Pohon zaitun menghiasi kota-kota di Utara Jordan
Perjalanan menuju Ajlun ditempuh dalam waktu satu setengah jam, untung
saja mobil sedan yang kita tumpangi cukup nyaman. Paling tidak saya bisa
melepas lelah sedikit, walaupun badan masih terasa agak pegal-pegal
karena terlalu lama duduk di dalam pesawat. Saya tidak seberuntung
Titine yang dilempar ke kelas bisnis, tidak jelas juga mengapa
dipindahkan dari ekonomi ke bisnis, teman sebangku saya malahan seorang
bapak-bapak dari Jordan yang bekerja di Dubai. Bapak ini lumayan ramah
dan antusias sekali mengenalkan saya dengan negaranya, sayang sekali
saya tidak bisa terlalu konsen mendengarkan karena bapak ini punya bau
badan yang tidak sedap (sampai-sampai saya kira sepatu saya menginjak
tahi!).
Kastil Ajlun
Tempat wisata utama di Ajlun adalah sebuah kastil di atas bukit.Kastil
Ajlun ini dibangun pada era perang salib sekitar abad 12 sebagai benteng
pertahanan terhadap tentara Crusader. Letaknya yang strategis menghadap
lembah Jordan memastikan kelancaran dan keamanan jalur perdagangan
antara Jordan dan Syria. Kastil Ajlun tidaklah besar ukurannya jika
dibandingkan dengan kastil-kastil di Eropa.
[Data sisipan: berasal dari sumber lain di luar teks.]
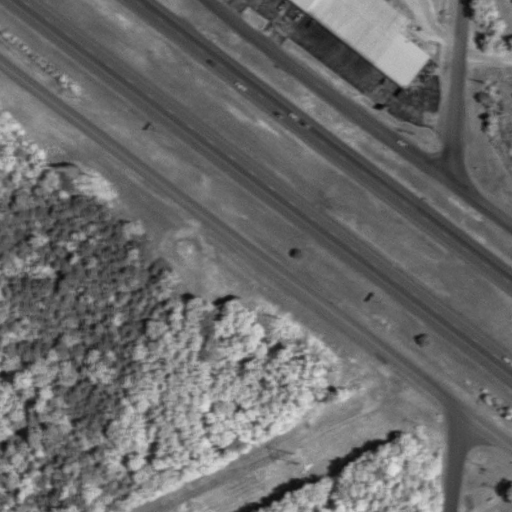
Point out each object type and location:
road: (461, 31)
building: (371, 35)
road: (485, 62)
road: (330, 99)
road: (456, 128)
road: (320, 144)
road: (264, 187)
road: (488, 213)
road: (258, 259)
road: (454, 465)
Di dalamnya terdapat banyak
ruangan-ruangan dengan jendela batu yang sangat sempit bukaannya, tidak
banyak cahaya yang bisa masuk ke dalam sehingga ruangan-ruangannya
terasa dingin dan lembab . Beberapa gempa yang terjadi di tahun 1800-an
menghancurkan sebagian dari bangunan kastil, oleh karena itu kastil
Ajlun ini terlihat seperti reruntuhan dari luar. Baru-baru ini saja
pemerintah Jordan memulai proses restorasi untuk membangun kembali
bagian yang hancur.
Interior kastil
Yang paling berkesan bagi saya di tempat ini adalah kopi yang dijual
oleh seorang Bedouin di depan kastil. Rasa kopinya sungguh unik, unik
karena tidak terasa kopinya sama sekali! Kopi seharga 1 dinar ini sangat
kental wangi herbalnya. Ini dikarenakan si penjual memasukkan berbagai
macam rempah-rempah ke dalamnya, terutama rempah-rempah cardamom
(kapulaga). Di sini lah pertama kalinya saya menyadari bahwa orang-orang
di Jordan sangat menyukai rasa manis, manis semanis-manisnya. Kopi saya
pun manisnya bukan main seperti ketumpahan gula saja rasanya.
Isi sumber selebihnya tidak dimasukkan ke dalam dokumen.